You may be able to see some of the meteors as early as Nov. 13. It will also continue until Nov. 21, when only half of the moon’s face will lit the sky, reports.

The event occurs every November when Earth’s orbit crosses Comet Tempel-Tuttle’s orbit. The meteor shower is actually the debris of the comet, which returns to the solar system every 33.3 years.

The meteor shower originates from the constellation Leo. However, this does not mean that there would be a specific direction you need to look at. Those who live in the Northern Hemisphere will see the meteor shower easily but observers in the Southern Hemisphere can see it as well.

“They’re not quite as good, but almost as good,” says NASA meteor expert Bill Cooke. “The Leonids are an OK shower from the Southern Hemisphere.”

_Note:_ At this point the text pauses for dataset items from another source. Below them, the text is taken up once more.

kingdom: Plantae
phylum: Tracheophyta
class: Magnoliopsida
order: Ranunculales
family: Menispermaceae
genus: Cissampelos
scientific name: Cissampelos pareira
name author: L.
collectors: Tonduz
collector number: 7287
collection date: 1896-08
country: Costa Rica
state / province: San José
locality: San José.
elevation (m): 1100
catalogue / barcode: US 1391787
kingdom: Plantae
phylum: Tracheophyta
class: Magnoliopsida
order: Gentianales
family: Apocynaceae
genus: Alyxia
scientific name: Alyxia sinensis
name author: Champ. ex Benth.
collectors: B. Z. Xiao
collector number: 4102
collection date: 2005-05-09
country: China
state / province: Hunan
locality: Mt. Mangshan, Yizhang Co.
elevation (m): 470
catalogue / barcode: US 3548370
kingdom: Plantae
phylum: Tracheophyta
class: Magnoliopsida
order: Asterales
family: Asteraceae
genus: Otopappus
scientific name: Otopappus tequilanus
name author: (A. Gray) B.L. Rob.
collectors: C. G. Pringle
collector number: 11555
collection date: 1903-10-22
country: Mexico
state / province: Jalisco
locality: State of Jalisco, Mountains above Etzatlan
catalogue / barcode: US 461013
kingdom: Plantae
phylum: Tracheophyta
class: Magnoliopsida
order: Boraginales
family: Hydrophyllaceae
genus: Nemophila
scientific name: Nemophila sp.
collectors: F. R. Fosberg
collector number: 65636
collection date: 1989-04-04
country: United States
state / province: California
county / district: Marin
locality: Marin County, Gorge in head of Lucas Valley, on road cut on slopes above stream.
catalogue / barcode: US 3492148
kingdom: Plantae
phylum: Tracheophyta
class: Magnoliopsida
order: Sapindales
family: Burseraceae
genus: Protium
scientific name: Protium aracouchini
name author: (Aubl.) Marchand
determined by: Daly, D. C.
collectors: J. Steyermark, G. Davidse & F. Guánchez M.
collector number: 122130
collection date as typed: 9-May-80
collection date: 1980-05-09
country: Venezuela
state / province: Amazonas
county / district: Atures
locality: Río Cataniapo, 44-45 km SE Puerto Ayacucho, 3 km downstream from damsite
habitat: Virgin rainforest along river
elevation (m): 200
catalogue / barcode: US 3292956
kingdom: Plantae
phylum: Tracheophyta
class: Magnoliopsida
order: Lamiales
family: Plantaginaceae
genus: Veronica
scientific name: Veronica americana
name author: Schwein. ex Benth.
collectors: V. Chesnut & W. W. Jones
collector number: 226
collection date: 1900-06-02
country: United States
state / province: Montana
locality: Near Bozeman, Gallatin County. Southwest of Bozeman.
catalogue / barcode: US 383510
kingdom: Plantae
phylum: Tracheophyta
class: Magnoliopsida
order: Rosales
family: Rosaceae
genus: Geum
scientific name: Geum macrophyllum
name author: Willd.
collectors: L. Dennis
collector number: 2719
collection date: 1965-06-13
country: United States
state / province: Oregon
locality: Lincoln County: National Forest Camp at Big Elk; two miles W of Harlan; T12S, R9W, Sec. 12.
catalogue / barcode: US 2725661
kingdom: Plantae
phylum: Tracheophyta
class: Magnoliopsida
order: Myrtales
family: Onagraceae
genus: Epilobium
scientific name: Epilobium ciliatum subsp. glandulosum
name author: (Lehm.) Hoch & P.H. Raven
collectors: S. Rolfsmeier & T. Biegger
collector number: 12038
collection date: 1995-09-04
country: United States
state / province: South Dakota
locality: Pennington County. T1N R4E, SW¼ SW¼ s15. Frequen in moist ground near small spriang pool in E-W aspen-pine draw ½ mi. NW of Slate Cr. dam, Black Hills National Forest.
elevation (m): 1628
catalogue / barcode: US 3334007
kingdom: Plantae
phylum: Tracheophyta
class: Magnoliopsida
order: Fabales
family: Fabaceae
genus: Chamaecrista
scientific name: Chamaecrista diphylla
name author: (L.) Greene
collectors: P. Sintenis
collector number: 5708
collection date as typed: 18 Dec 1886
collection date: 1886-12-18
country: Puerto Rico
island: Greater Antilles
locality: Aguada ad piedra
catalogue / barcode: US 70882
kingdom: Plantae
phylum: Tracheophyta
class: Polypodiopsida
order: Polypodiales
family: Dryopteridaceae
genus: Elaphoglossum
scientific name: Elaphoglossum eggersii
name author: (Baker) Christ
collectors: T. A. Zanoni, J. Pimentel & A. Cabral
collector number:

Cooke says that you can expect to see 10 to 15 meteors per hour, which travel 71 kilometers or 44 miles per second. However, Leonid is still considered a minor meteor shower until they burst or storm in 2033.

The best way to view the meteor shower is to go outside where there is very low light pollution. You do not need any special equipments because the meteors are visible to the naked eye.

However, experts advise finding a secluded area and turning off your phone. Additionally, you also have to be very patient, you have to be prepared to spend at least two hours watching the show.

In case the weather becomes unfavorable, you can still watch the Leonid meteor shower on a free online broadcast by the Slooh Community Observatory.